Change output filename prefix for DataFrame.write()

Question

Output files generated via the Spark SQL DataFrame.write() method begin with the "part" basename prefix. e.g.

DataFrame sample_07 = hiveContext.table("sample_07");
sample_07.write().parquet("sample_07_parquet");

Results in:

hdfs dfs -ls sample_07_parquet/                                                                                                                                                             
Found 4 items
-rw-r--r--   1 rob rob          0 2016-03-19 16:40 sample_07_parquet/_SUCCESS
-rw-r--r--   1 rob rob        491 2016-03-19 16:40 sample_07_parquet/_common_metadata
-rw-r--r--   1 rob rob       1025 2016-03-19 16:40 sample_07_parquet/_metadata
-rw-r--r--   1 rob rob      17194 2016-03-19 16:40 sample_07_parquet/part-r-00000-cefb2ac6-9f44-4ce4-93d9-8e7de3f2cb92.gz.parquet

I would like to change the output filename prefix used when creating a file using Spark SQL DataFrame.write(). I tried setting the "mapreduce.output.basename" property on the hadoop configuration for the Spark context. e.g.

public class MyJavaSparkSQL {

  public static void main(String[] args) throws Exception {
    SparkConf sparkConf = new SparkConf().setAppName("MyJavaSparkSQL");
    JavaSparkContext ctx = new JavaSparkContext(sparkConf);
    ctx.hadoopConfiguration().set("mapreduce.output.basename", "myprefix");
    HiveContext hiveContext = new org.apache.spark.sql.hive.HiveContext(ctx.sc());
    DataFrame sample_07 = hiveContext.table("sample_07");
    sample_07.write().parquet("sample_07_parquet");
    ctx.stop();
  }

That did not change the output filename prefix for the generated files.

Is there a way to override the output filename prefix when using the DataFrame.write() method?

Answer 1

You cannot change the "part" prefix while using any of the standard output formats (like Parquet). See this snippet from ParquetRelation source code:

private val recordWriter: RecordWriter[Void, InternalRow] = {
  val outputFormat = {
    new ParquetOutputFormat[InternalRow]() {
      // ...
      override def getDefaultWorkFile(context: TaskAttemptContext, extension: String): Path = {
        // ..
        //  prefix is hard-coded here:
        new Path(path, f"part-r-$split%05d-$uniqueWriteJobId$bucketString$extension")
    }
  }
}

If you really must control the part file names, you'll probably have to implement a custom FileOutputFormat and use one of Spark's save methods that accept a FileOutputFormat class (e.g. saveAsHadoopFile).

Answer 2

Assuming that the output folder have only one csv file in it, we can rename this grammatically (or dynamically) using the below code. In the below code (last line), get all files from the output directory with csv type and rename that to a desired file name.

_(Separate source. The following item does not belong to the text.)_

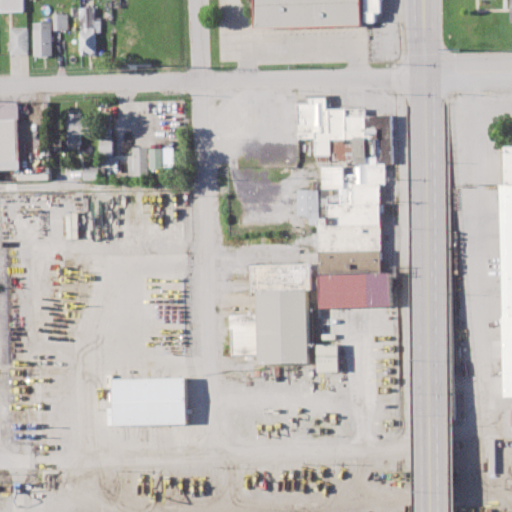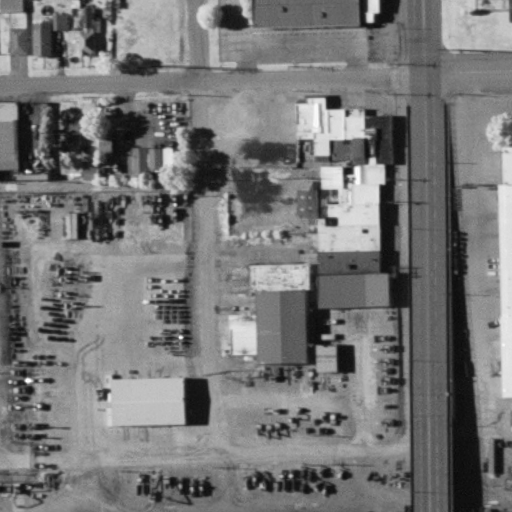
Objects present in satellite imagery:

import org.apache.hadoop.fs.{FileSystem, Path}
import org.apache.hadoop.conf.Configuration
val outputfolder_Path = "s3://<s3_AccessKey>:<s3_Securitykey>@<external_bucket>/<path>"     
val fs = FileSystem.get(new java.net.URI(outputfolder_Path), new Configuration())   
fs.globStatus(new Path(outputfolder_Path + "/*.*")).filter(_.getPath.toString.split("/").last.split("\\.").last == "csv").foreach{l=>{ fs.rename(new Path(l.getPath.toString), new Path(outputfolder_Path + "/DesiredFilename.csv")) }}

Answer 3

Agree with @Tzach Zohar..

---

After saving your dataframe in to HDFS or S3 you can rename using below...

The below scala example is ready to eat :-) means you can directly use in your code or util After writing in to HDFS or S3 you can rename files using the below def..

#Brief :

1) get all the files under a folder using globstatus.
2) loop through and rename the file with prefix or suffix what ever is your case.
Note : Apache Commons are already available in hadoop clusters so no need for any further dependencies.

/**
   * prefixHdfsFiles
   * @param outputfolder_Path
   * @param prefix
   */
  def prefixHdfsFiles(outputfolder_Path: String, prefix: String) = {
    import org.apache.hadoop.fs.{_}
    import org.apache.hadoop.conf.Configuration
    import org.apache.commons.io.FilenameUtils._
    import java.io.File
    import java.net.URI

    val fs = FileSystem.get(new URI(outputfolder_Path), new Configuration())
    fs.globStatus(
      new Path(outputfolder_Path + "/*.*")).foreach { l: FileStatus => {
      val newhdfsfileName = new Path(getFullPathNoEndSeparator(l.getPath.toString) + File.separatorChar + prefix + getName(l.getPath.toString))
     // fs.rename(new Path(l.getPath.toString),newhdfsfileName )
      val change = s"""
        |original ${ new Path(l.getPath.toString) } --> new $newhdfsfileName
        |""".stripMargin
      println( change)
    }
    }
  }

Caller would be for example :

val outputfolder_Path = "/a/b/c/d/e/f/"
    prefixHdfsFiles(outputfolder_Path, "myprefix_")